"Likewise, Gentile adult circumcision, outside of the situation described in the Torah, is also a tradition.
Is any man called being circumcised? let him not become uncircumcised. Is any called in uncircumcision? let him not be circumcised. Circumcision is nothing, and uncircumcision is nothing, but the keeping of the commandments of God. 1 Corinthians 7:18-19"
I don't believe in Paul, but I disagree that your interpretation is necessitated here. He also mentions being in slavery and marriage in the same type of language in the same chapter. One could interpret this as Paul saying one did not have to get circumcised due t the present distress (1Corinthians 7:26), the great tribulation they were going through in those times, fleeing from their persecutors, which would have been extremely difficult, next to impossible, if one had recently been circumcised and was in the state of recovery. Just like how it would be hard do so with as a man with a wife and children to take along. And slaves being disobedient to their masters and trying to get out of their position would cause their masters to be angry with them and think that religion is bad, giving it a bad reputation, and bring more persecution on Christians.

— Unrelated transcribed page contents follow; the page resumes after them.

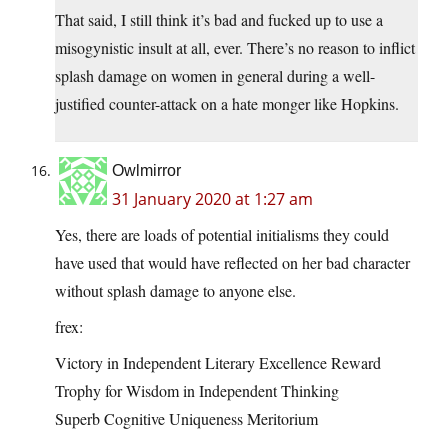
That said, I still think it’s bad and fucked up to use a
misogynistic insult at all, ever. There’s no reason to inflict
splash damage on women in general during a well-
justified counter-attack on a hate monger like Hopkins.
Owlmirror
31 January 2020 at 1:27 am
Yes, there are loads of potential initialisms they could
have used that would have reflected on her bad character
without splash damage to anyone else.
frex:
Victory in Independent Literary Excellence Reward
Trophy for Wisdom in Independent Thinking
Superb Cognitive Uniqueness Meritorium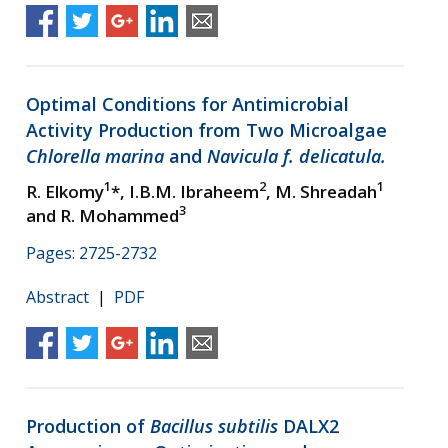
Optimal Conditions for Antimicrobial
Activity Production from Two Microalgae
Chlorella marina
and
Navicula f. delicatula.
1
2
1
R. Elkomy
*, I.B.M. Ibraheem
, M. Shreadah
3
and R. Mohammed
Pages: 2725-2732
Abstract
|
PDF
Production of
Bacillus subtilis
DALX2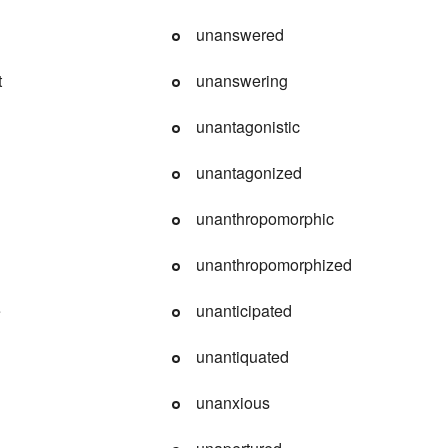
unanswered
t
unanswering
unantagonistic
unantagonized
unanthropomorphic
unanthropomorphized
e
unanticipated
d
unantiquated
unanxious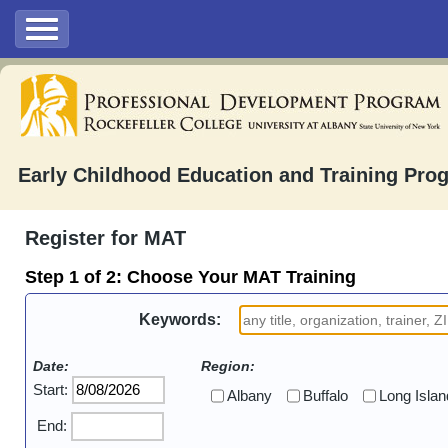
Early Childhood Education and Training Pro
Register for MAT
Step 1 of 2:
Choose Your MAT Training
Keywords:
Date:
Region:
Start:
Albany
Buffalo
Long Islan
End: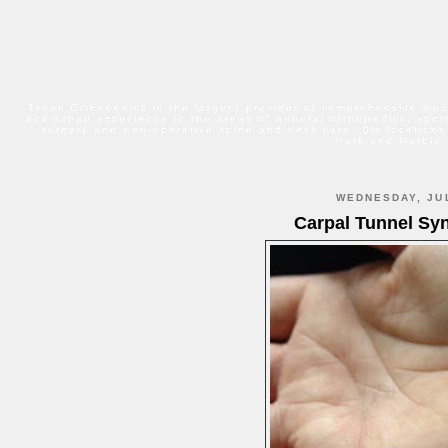
Texas Orthopedics is the largest provider of comprehensive mus
and broad experience in the areas of general orthopedics, sport
surgery and non-operative spine and neck care. Six locations
Park and Marble 
WEDNESDAY, JUL
Carpal Tunnel Sy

Overall I don't buy it though that Paul was pro-Torah. How almost everybody who reads his letters comes to opposite conclusions and have done so all throughout Christian history, including me when I first read the Bible, 2Peter admitting he's hard to understand and easy to twist into lawless, therefore admitting his epistles are incoherent, and certain hints in his epistles and in Acts, these things lead me to think that the traditional Church position on Paul is probably generally the correct message he was trying to get across.